Paidy’s offering essentially collects all of a customer’s bills across Paidy-accepting merchants over the course of a month, and then organizes them into a single bill they can pay at the end of the month as they choose. Consumers who like cash can make cash payments at convenience stores, or consumers can link a bank account and pay on demand or set-up auto debiting.
And, although consumers aren’t paying cash at the time of delivery, which might seem to intrude on cultural norms against accruing debt, Cummer noted, because the product doesn’t charge interest for the 30-day billing period, it isn’t thought of by consumers as a loan or credit product.

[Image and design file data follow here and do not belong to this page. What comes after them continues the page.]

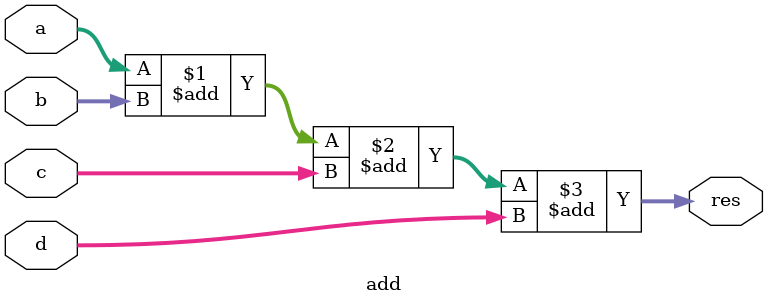
<source format=v>
module add(a, b, c, d, res);

	input [3:0] a, b ,c ,d;	
	output [5:0] res;	
	assign res = a + b + c + d;	

endmodule


</source>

“In Japan, deferred payment options have existed for longer than Paidy, they’ve just never had the consolidation that we have, and they tended to be shorter term at about two weeks,” Cummer said. “We looked at that and thought we could give people basically until next month. And now we’re just looking for improvements … and asking, ‘How can we make that better?’”
Paidy, Cummer told Webster, has big plans for the back half of 2020 in terms of new rollouts and an expanded menu of options for its consumers. Today, he noted, the company has the 30-day term that is interest free, as well as longer term installment offerings to further spread payments out, which have an interest rate roughly comparable to that of a credit card.
Cummer said the firm believes there is even more variation and optionality it can offer within its business model. Although he declined to offer more specific comments about what those product offerings will be, he said the company is planning two big upgrades before the end of the year, as well as a host of smaller improvements to its existing product line.
One of the nice things about the recent funding raise, he noted, is it allows Paidy to think big about helping build a better digital payments product for consumers who are looking to step away from using cash, but who don’t want to switch their mobile and digital purchases to their cards.
Those customers have made it clear they are looking for something different on offer, which means this year Paidy’s purpose is to find as many variations on that difference as it can to better meet consumers where they are and carry on traveling with them throughout their digital commerce journeys.
“My mantra to my management team internally is unique services are valued uniquely by consumers,” he said. “If I want a pumpkin spice latte, I’m going to walk the extra block to Starbucks. We think the same is true if you are the only payment service that can give the customers exactly what they want in terms of a repayment profile.”